AS a Yes Leave voter can I commend Pete Wishart MP for his considered and timely article on tactics and strategy concerning the independence movement and the EU (We need a new case for indy and a gradual plan for full membership of the EU, The National, February 9).

If the SNP leadership had shown the same sensitivity to Yes Leave voters in 2016 as Mr Wishart does now, then perhaps the haemorrhage of 21 SNP seats at the last General Election could have been minimised. I can testify as to the validity of his analysis as during the 2017 local elections I encountered many disillusioned long-term SNP supporters on the doorsteps who were quite vocal in telling me they were thinking about not voting SNP at the forthcoming General Election due to the party’s rigidly pro-EU policy.

I feel less engagement at the analysis of Mr Wishart on the question of how to promote the independence case, as he accepts the flawed logic of focusing on what he calls the “roadmap” to independence when in reality that should be quite secondary to the primary aim of promoting a vision of independence, and what it means to ordinary Scots. It is the destination which needs to be sold, not the mechanism we use to get there.

I applaud the call by Mr Wishart for an inclusive debate on independence if it means including those outwith the SNP leadership bubble, and indeed outwith the party itself to take in non-aligned Yes supporters like myself. Between 2012and 2014 the SNP took a far too top-down and boxed-in approach to independence, and that became one of the serious weaknesses of the Yes campaign.
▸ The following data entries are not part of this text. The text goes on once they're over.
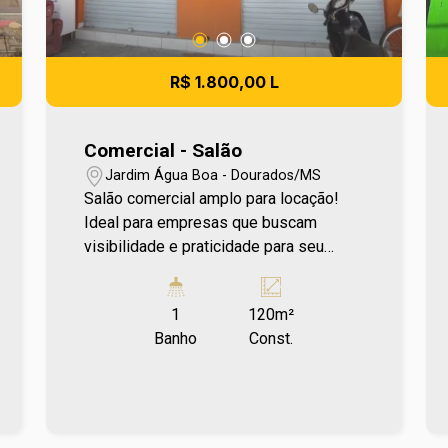
R$ 1.800,00 L
Comercial - Salão
Jardim Água Boa - Dourados/MS
Salão comercial amplo para locação!
Ideal para empresas que buscam
visibilidade e praticidade para seu
negócio. Entre em contato e agende sua
visita no número (67) 2108-2121. Os
1
120m²
valores de IPTU e Condomínio poderão
Banho
Const.
sofrer reajustes de valores sem aviso
prévio, pois são de responsabilidade
da administradora do condomínio e
prefeitura municipal. A metragem
informada é aproximada e pode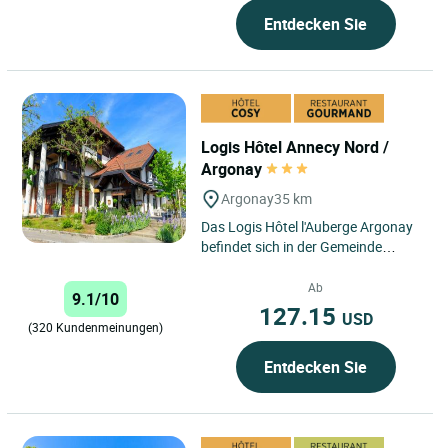
Entdecken Sie
Logis Hôtel Annecy Nord /
Argonay
Argonay
35 km
Das Logis Hôtel l'Auberge Argonay
befindet sich in der Gemeinde
Argonay und bietet seinen
Besuchern ein einzigartiges
Ab
9.1/10
Aufenthaltserlebnis,...
127.15
USD
(320 Kundenmeinungen)
Entdecken Sie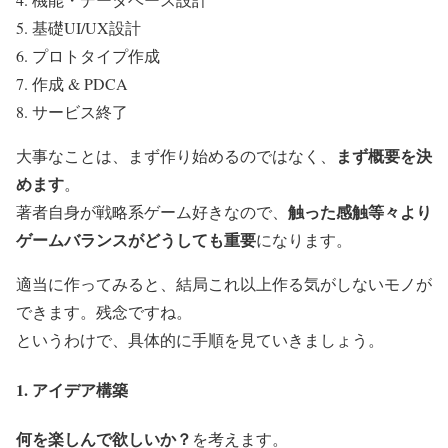
基礎UI/UX設計
プロトタイプ作成
作成 & PDCA
サービス終了
まず概要を決
大事なことは、まず作り始めるのではなく、
めます
。
触った感触等々より
著者自身が戦略系ゲーム好きなので、
ゲームバランスがどうしても重要
になります。
適当に作ってみると、結局これ以上作る気がしないモノが
できます。残念ですね。
というわけで、具体的に手順を見ていきましょう。
1. アイデア構築
何を楽しんで欲しいか？
を考えます。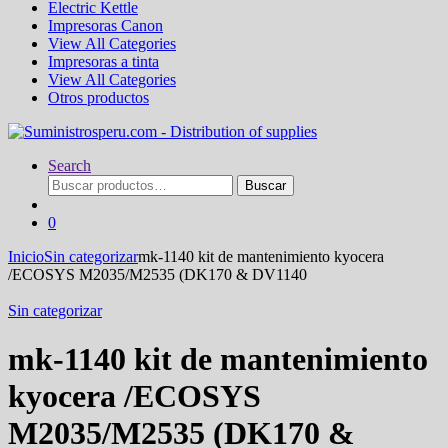
Electric Kettle
Impresoras Canon
View All Categories
Impresoras a tinta
View All Categories
Otros productos
Search
Buscar
Buscar
por:
0
Inicio
Sin categorizar
mk-1140 kit de mantenimiento kyocera
/ECOSYS M2035/M2535 (DK170 & DV1140
Sin categorizar
mk-1140 kit de mantenimiento
kyocera /ECOSYS
M2035/M2535 (DK170 &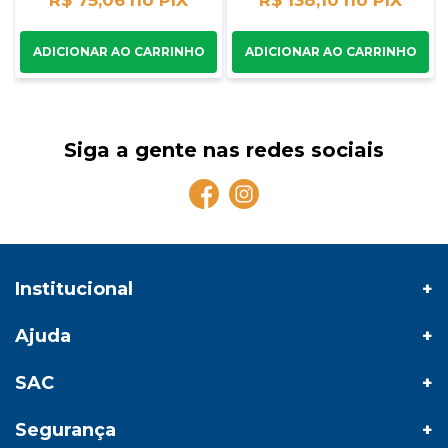
R$ 75,06
R$ 138,10
Siga a gente nas redes sociais
Institucional
Ajuda
SAC
Segurança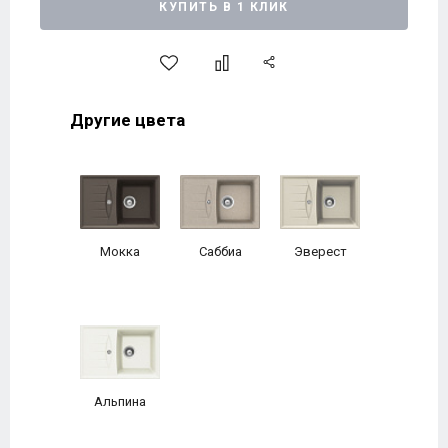
КУПИТЬ В 1 КЛИК
Другие цвета
Мокка
Саббиа
Эверест
Альпина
A key example of this was the flawed pro-Nato policy which did not reassure the American establishment one iota, but did limit the SNP’s vision of what a non-aligned foreign policy could have been like outwith the Nato straightjacket.

Cllr Andy Doig (Independent)
Renfrewshire Council

I’M writing with concern about the poll on the website on Friday asking who should be the next SNP depute leader. Two of the most popular and most left-wing candidates, Mhairi Black and Tommy Sheppard, were not given as choices.
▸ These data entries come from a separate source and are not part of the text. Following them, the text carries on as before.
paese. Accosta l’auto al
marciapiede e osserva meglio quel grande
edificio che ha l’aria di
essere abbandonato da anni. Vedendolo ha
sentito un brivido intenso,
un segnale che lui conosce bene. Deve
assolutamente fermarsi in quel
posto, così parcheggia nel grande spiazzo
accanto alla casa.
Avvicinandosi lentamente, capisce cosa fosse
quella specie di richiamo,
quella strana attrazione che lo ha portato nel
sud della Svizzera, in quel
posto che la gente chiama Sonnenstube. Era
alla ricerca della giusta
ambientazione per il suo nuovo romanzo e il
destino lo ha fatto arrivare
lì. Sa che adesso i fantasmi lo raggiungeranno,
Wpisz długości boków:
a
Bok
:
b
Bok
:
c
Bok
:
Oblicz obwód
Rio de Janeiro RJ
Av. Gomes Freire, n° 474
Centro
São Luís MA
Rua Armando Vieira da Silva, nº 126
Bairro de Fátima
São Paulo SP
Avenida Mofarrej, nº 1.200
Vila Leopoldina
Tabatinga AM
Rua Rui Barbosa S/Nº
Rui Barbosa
On a poll conducted on the Bella Caledonia Facebook group, Tommy Sheppard currently has 449 votes whilst Mhairi Black currently has 177 votes. The rest lag way behind with less than 70 votes. In fact three of those included on your poll (Joanna Cherry, Philippa Whitford and Pete Wishart) have less than 40 votes and James Dornan currently isn’t showing on it. I appreciate that the Facebook poll has its limits but it at least shows that Sheppard and Black are very popular and many on the SNP and wider independence movement want either one of them to be depute leader. Why weren’t they included on The National’s website poll?
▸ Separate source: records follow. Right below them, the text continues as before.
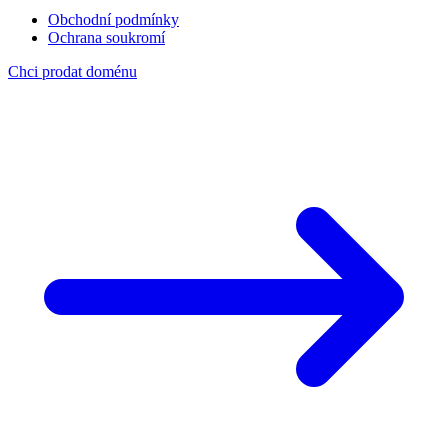
Obchodní podmínky
Ochrana soukromí
Chci prodat doménu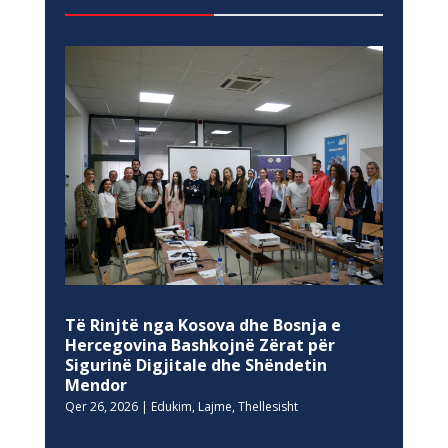
Të Rinjtë nga Kosova dhe Bosnja e
Hercegovina Bashkojnë Zërat për
Sigurinë Digjitale dhe Shëndetin
Mendor
Qer 26, 2026
|
Edukim
,
Lajme
,
Thellesisht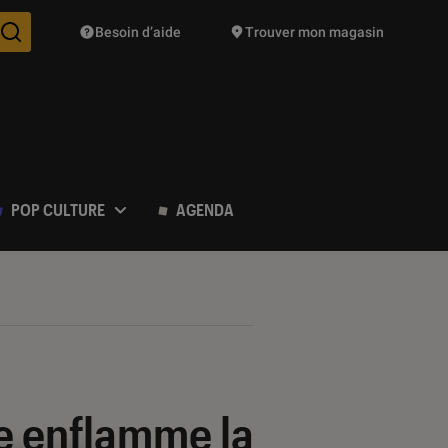
Besoin d’aide
Trouver mon magasin
Des suggestions de produits vont vous être proposées pendant vo
POP CULTURE
AGENDA
e enflamme la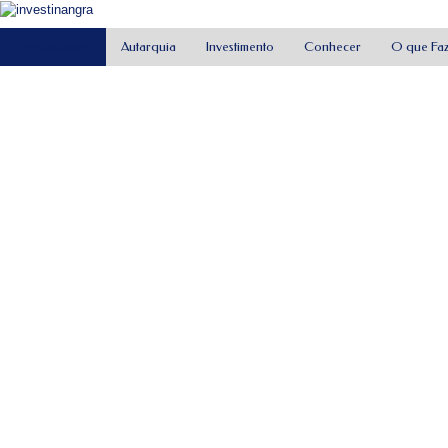
InvestInAngra
Autarquia
Investimento
Conhecer
O que Fa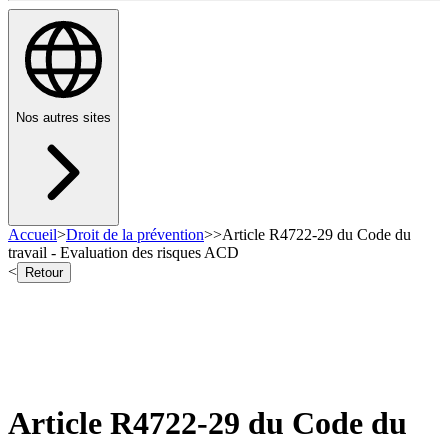
Nos autres sites
Accueil
>
Droit de la prévention
>
>
Article R4722-29 du Code du
travail - Evaluation des risques ACD
<
Retour
Article R4722-29 du Code du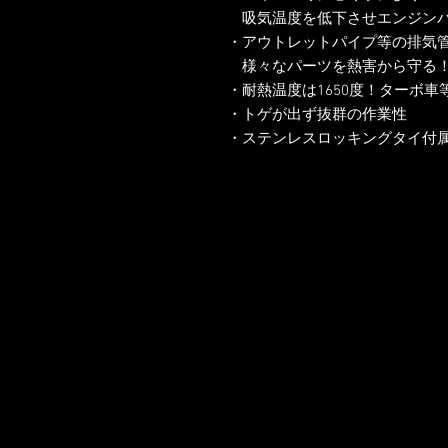
吸気温度を低下させエンジン
・アウトレットパイプ等の排気
様々なパーツを熱害から守る
・耐熱温度は1650度！ターボ
・トゲが出ず抜群の作業性
・ステンレスロッキングタイ付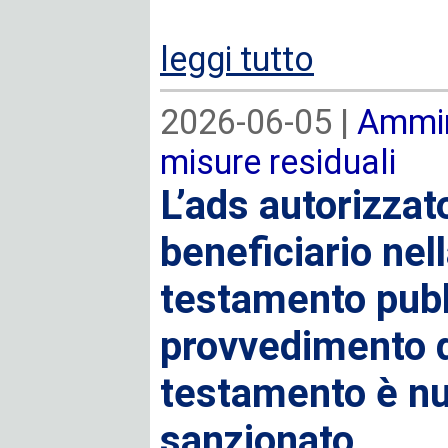
leggi tutto
2026-06-05 |
Ammin
misure residuali
L’ads autorizzato
beneficiario nel
testamento pubbl
provvedimento d
testamento è nul
sanzionato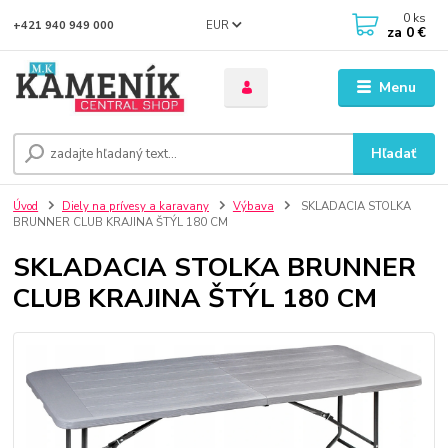
0
ks
EUR
+421 940 949 000
za
0 €
Menu
Hľadať
Úvod
Diely na prívesy a karavany
Výbava
SKLADACIA STOLKA
BRUNNER CLUB KRAJINA ŠTÝL 180 CM
SKLADACIA STOLKA BRUNNER
CLUB KRAJINA ŠTÝL 180 CM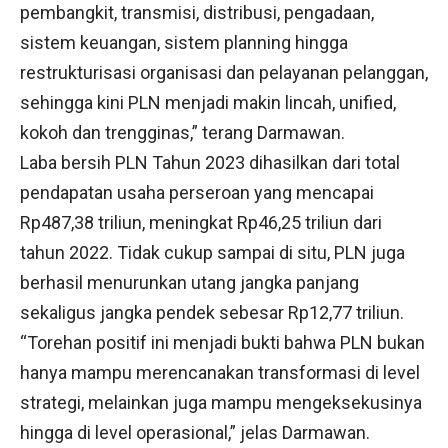
pembangkit, transmisi, distribusi, pengadaan,
sistem keuangan, sistem planning hingga
restrukturisasi organisasi dan pelayanan pelanggan,
sehingga kini PLN menjadi makin lincah, unified,
kokoh dan trengginas,” terang Darmawan.
Laba bersih PLN Tahun 2023 dihasilkan dari total
pendapatan usaha perseroan yang mencapai
Rp487,38 triliun, meningkat Rp46,25 triliun dari
tahun 2022. Tidak cukup sampai di situ, PLN juga
berhasil menurunkan utang jangka panjang
sekaligus jangka pendek sebesar Rp12,77 triliun.
“Torehan positif ini menjadi bukti bahwa PLN bukan
hanya mampu merencanakan transformasi di level
strategi, melainkan juga mampu mengeksekusinya
hingga di level operasional,” jelas Darmawan.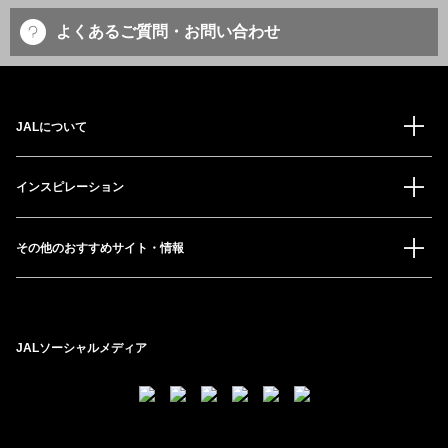
よくあるご質問・お問い合わせ
JALについて
インスピレーション
その他のおすすめサイト・情報
JALソーシャルメディア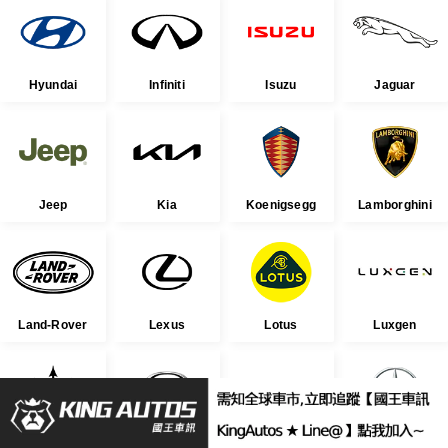
Hyundai
Infiniti
Isuzu
Jaguar
Jeep
Kia
Koenigsegg
Lamborghini
Land-Rover
Lexus
Lotus
Luxgen
Maserati
Mazda
McLaren
Mercedes-Benz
I hope this is just an oversight, but there will be very influential figures within the SNP leadership and also within the capitalist class who will not want to see Black or Sheppard standing. The National editorial should resist any such pressures and should release a new poll including Black and Sheppard, who I predict will be much more popular than the four on yesterday’s poll.

Ross Walker
Co-Editor of Revolution

REALLY good piece from Ivan McKee MSP (Independence was always the goal – and it’s never been closer, The National, February 10).

It is concisely written, tells it like it is but is also positive and realistically optimistic.

Unfortunately it will only be read by readers of The National. It deserves a wider readership.

Could it be printed as a leaflet and sent to every home?

Anne Smith
Address supplied

ON reading the article “MSP’s treated with ‘contempt’ by Tory minister over Brexit impact reports” (The National, February 9), in regards to being given little notice and limited time to read the UK Government’s Brexit assessments, I was reminded of how I felt reading Nigel Tranter’s version of events, when the Scottish nobility had to sign the infamous “Ragman Rolls” in his Robert The Bruce Trilogy.

Although this was an imagined version of events recounting how the Scottish nobility were made to shuffle, in a long queue, behind Edward’s seat to sign for their lands in Scotland, it perfectly summed up the utter contempt the ruling powers in England always had for the Scots.

The only difference is Tranter’s tale was imagined. The Westminster Government’s shameful treatment of Scotland’s current leaders is not.

Paul Malloy
Greenock

YOUR article “Forties pipeline closure widens UK trade deficit” (The National, February 10) caught my eye. The article explained how the Office for National Statistics has said that the resulting temporary halt in oil exports, coupled with an increase in the cost of oil imports, had the largest impact on the UK’s trade in goods figures gap in the last quarter of 2017.

So, if I read that right, a temporary halt in North Sea oil and gas exports of only a few weeks had the “largest impact on the UK’s trade in goods figures” (which had worsened by £3.3 billion) over an entire trading quarter.

Interesting how North Sea oil and gas would be insignificant when discussing independence, but a temporary halt in exports creates a noticeable problem for the UK’s trade figures. Oh really?